* _Task brief_
Pull out every line of the records below that contains the string "επικαλυμμένο", copying each such line in full.

* _Data provided_
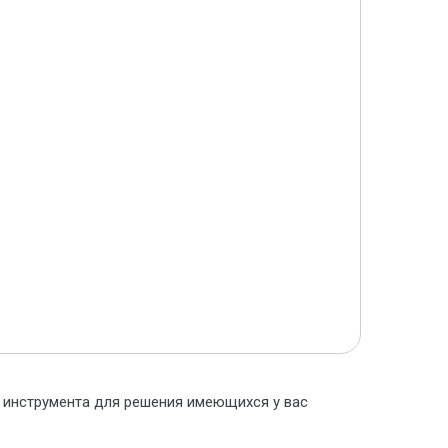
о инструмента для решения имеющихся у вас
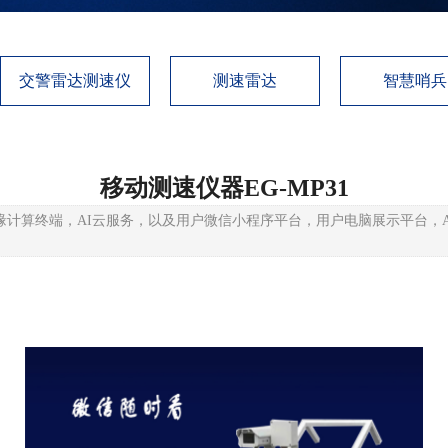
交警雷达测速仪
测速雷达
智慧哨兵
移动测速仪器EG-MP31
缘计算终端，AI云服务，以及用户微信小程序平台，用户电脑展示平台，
---
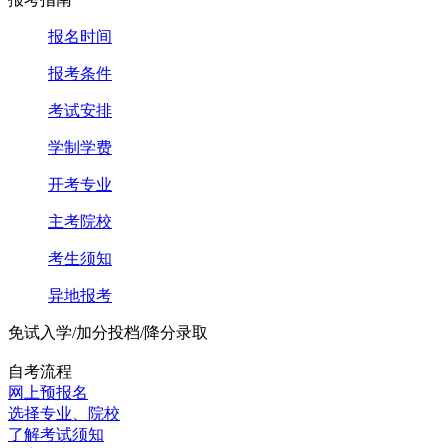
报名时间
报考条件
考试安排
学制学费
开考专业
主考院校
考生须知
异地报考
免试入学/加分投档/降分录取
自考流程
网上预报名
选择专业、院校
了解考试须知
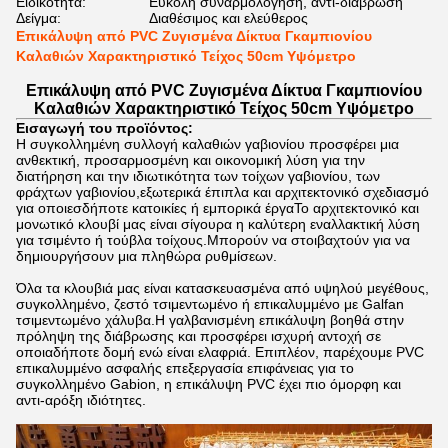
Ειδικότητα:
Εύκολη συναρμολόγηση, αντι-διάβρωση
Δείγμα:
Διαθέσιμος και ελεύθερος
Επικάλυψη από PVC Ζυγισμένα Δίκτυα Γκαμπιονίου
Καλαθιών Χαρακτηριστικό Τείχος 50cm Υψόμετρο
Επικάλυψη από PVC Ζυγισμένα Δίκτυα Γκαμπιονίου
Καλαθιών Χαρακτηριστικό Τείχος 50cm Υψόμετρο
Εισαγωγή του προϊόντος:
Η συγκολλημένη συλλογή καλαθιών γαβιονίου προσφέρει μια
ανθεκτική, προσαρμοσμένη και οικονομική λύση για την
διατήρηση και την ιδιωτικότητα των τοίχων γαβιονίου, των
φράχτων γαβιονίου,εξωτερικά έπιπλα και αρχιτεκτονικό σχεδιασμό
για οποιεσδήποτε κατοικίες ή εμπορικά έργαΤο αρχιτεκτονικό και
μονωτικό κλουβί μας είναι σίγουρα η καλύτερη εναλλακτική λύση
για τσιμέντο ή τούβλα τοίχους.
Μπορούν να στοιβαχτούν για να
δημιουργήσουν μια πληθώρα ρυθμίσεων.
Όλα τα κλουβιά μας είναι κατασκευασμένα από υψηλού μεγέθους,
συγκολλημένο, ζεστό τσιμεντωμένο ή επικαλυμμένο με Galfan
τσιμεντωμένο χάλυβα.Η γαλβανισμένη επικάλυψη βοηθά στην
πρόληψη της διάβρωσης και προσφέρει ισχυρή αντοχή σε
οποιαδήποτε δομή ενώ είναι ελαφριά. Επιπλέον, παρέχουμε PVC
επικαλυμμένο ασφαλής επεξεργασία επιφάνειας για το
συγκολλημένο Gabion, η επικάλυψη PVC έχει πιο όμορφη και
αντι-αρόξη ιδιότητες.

* _Task solution_
συγκολλημένο, ζεστό τσιμεντωμένο ή επικαλυμμένο με Galfan
επικαλυμμένο ασφαλής επεξεργασία επιφάνειας για το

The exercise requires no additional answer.